Premium gels are typically called tough gels because they can handle hotter lights. These tough gel sheets can be fitted to gel rings attached by inner magnets to the housing of round strobes. Whereas softer gel kits wrap around the heads of monolights and speedlights.

Barn door kits are another budget-friendly modifier that can hold lighting gels. They are one of the most overlooked lighting modifiers. They come in 2-door and 4-door configurations. These control the spill of light by shaping it without affecting the overall quality. Barn doors are an inexpensive way to enhance creativity, especially when you slip lighting gels over the front.

Pro Tip: When ordering any lighting gel – unless two of each hue are included in the kit — make sure you buy two packs. This is so you can layer two sheets of the same hue to deepen the color. You can also place them on each side of your subject when you want even grades of the same color behind them.

Examples of Lighting Gels

MagMod

One of the most exciting products to appear in the photographic marketplace is the MagMod magnet modifiers. Slip these devices over your flash or around your strobe head and slap the MagMod Pro Gels (with their embedded magnetic strips) onto the front. There’s no need for frames. You can instantaneously stack other gels on top of each other for complete control over the color, density, or hue of your lights. MagMod gels and filters are designed for use with all MagMod modifiers. And MagMod Pro Gels are made of tough polycarbonate, so they will last a lifetime.

Rosco Filters

Having a complete kit of colors means you are always ready to create any form of artistic lighting results. The Rosco Color Effects Filter Kit contains 15 different bold colors to make stunning backdrops or to add vivid colors to models for creative portrait effects. The filters are the standard 12×12-inch size for slipping into barn doors or gel frames. These filters are in the most popular colors that customers prefer for fashion events, photography, and for making music video clips.

Flashpoint Filters

When you want to change the color balance of a scene, or you need to match existing ambient light conditions during flash photography, the Flashpoint Color Gel Temperature Adjustment Set is a system that will easily attach to round flash heads. The gels fit within the magnetized frame disk that is part of any round flash head’s accessories kit.These Flashpoint filters include four CTO filters, four CTB filters, four Tough PlusGreen filters, and four Tough MinusGreen filters. Because there are two of each color, you get a total of thirty-two gel filters for one very low price. These color correction gels are ideal for turning out consistent and uniform colors in mixed lighting environments.

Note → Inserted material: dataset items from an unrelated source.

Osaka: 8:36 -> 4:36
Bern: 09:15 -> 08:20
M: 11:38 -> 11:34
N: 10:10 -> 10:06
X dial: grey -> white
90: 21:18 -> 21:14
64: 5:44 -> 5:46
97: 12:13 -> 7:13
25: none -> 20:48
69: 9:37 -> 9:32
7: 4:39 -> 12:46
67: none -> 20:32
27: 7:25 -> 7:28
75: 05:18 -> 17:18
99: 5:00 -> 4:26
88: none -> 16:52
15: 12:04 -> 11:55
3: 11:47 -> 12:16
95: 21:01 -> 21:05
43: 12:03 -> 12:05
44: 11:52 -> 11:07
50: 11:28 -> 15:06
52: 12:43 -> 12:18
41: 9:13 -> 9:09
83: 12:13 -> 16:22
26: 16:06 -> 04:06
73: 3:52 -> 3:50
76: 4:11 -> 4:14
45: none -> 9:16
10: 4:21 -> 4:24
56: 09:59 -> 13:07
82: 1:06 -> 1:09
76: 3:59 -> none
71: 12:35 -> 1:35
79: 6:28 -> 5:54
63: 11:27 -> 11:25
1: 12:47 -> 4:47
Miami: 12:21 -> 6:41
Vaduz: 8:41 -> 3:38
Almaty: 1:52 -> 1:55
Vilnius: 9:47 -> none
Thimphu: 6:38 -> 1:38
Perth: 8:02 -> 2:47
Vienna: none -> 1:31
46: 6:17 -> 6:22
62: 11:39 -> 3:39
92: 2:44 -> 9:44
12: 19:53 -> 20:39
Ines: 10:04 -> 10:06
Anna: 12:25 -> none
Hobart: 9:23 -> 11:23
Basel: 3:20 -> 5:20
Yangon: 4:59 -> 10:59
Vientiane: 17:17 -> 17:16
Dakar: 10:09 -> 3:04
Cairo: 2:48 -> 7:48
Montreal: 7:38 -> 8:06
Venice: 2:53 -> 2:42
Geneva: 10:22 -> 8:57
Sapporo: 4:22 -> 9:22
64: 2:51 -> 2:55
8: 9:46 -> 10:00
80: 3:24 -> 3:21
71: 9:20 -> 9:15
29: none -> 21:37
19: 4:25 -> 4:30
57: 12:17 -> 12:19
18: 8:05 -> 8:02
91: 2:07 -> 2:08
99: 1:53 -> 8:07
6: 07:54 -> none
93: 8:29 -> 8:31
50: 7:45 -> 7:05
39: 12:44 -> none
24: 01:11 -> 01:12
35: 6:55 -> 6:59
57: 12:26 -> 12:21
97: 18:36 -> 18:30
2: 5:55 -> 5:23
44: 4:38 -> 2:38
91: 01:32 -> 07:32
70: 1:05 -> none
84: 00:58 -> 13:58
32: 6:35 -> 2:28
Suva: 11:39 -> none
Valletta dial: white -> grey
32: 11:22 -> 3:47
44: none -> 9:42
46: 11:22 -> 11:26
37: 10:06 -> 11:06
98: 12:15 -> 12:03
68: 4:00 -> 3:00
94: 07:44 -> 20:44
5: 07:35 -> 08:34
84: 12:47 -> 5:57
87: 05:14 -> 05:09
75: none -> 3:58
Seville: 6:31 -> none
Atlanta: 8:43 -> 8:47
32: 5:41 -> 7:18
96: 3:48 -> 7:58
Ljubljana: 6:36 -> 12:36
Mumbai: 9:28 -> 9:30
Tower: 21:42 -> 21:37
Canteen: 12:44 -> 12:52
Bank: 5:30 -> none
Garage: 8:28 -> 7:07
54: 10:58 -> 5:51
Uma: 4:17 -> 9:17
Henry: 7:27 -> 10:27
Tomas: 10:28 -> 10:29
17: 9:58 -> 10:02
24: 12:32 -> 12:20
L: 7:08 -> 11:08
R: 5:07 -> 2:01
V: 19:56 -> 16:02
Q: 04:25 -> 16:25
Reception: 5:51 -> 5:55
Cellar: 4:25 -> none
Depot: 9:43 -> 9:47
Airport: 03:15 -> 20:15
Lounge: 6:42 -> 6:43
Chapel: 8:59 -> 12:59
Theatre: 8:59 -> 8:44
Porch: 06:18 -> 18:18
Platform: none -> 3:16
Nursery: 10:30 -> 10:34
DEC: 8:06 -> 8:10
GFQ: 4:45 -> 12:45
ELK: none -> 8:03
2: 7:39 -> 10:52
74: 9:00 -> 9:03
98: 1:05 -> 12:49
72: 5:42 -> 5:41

Lee Filters Light Blue Filter Sheet

Lighting a room for special effects is easy with gel filter sheets. For example, covering up a window or a softbox with a large blue gel sheet from Lee Filters makes the inside area a pleasant, evenly colored scene. This is perfect for giving the impression that the room is filled with moonlight. Lee Filters manufacture high-quality lighting gels in a vast range of colors. They are known to be consistently accurate from batch to batch, and they are durable and dependable.

Photo from Unsplash

Conclusion

Even though you can’t buy a creative mindset, purchasing lighting gels will spark your artistic expression. Your imagination will start firing as soon as you have clipped these gels to your lights. Original and eye-catching portraits are as easy as attaching colored gels to your flashes or strobes. Color your client’s world with lively backgrounds and punchy rim lighting. Or, if they are more conservative, you can still enhance a portrait with a colored gel that adds a warm and subtle glow to their skin. Once you start incorporating gels into your photography, you’ll find an excuse to experiment with them whenever you switch on your studio lights. You’ll soon realize there are endless possibilities for altering the mood of a shot or improving the overall look of your picture.